Collected data:
• • • • •

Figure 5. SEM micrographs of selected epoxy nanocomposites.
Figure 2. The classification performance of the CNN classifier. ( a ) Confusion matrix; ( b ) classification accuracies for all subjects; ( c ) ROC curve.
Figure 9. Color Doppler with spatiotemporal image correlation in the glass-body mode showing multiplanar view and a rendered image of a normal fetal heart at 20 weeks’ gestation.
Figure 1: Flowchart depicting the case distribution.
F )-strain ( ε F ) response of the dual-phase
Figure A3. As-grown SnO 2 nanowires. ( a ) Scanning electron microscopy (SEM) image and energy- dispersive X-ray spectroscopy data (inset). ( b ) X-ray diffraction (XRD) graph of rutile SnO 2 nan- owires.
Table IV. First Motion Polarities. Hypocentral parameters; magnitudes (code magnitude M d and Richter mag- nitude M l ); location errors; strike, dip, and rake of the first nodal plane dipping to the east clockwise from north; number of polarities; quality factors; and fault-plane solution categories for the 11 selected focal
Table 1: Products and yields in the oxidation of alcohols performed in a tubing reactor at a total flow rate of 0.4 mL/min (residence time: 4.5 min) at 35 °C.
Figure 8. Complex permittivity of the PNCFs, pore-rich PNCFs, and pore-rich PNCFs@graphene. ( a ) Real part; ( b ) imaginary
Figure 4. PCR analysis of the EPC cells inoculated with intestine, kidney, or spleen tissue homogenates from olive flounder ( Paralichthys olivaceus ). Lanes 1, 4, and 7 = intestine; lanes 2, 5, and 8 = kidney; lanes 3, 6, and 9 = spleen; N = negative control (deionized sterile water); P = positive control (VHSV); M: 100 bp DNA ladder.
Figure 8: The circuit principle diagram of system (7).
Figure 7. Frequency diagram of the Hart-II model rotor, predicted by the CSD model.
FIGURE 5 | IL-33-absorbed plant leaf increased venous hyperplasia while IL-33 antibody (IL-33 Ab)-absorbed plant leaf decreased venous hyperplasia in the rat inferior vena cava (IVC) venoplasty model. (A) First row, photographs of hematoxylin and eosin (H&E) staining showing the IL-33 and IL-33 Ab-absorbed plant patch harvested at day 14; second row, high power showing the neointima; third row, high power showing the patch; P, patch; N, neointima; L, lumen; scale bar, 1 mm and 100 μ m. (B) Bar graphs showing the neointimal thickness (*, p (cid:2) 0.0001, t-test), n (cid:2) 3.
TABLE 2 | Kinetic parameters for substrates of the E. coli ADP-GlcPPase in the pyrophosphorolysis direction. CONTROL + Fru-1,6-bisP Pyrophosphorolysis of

• • • • •

*PROBLEM STATEMENT*
Copy exactly the lines above, starting at the opening line and finishing at the line in which "Figure 1: Flowchart" occurs.

*ANSWER TO THIS TASK*
Figure 5. SEM micrographs of selected epoxy nanocomposites.
Figure 2. The classification performance of the CNN classifier. ( a ) Confusion matrix; ( b ) classification accuracies for all subjects; ( c ) ROC curve.
Figure 9. Color Doppler with spatiotemporal image correlation in the glass-body mode showing multiplanar view and a rendered image of a normal fetal heart at 20 weeks’ gestation.
Figure 1: Flowchart depicting the case distribution.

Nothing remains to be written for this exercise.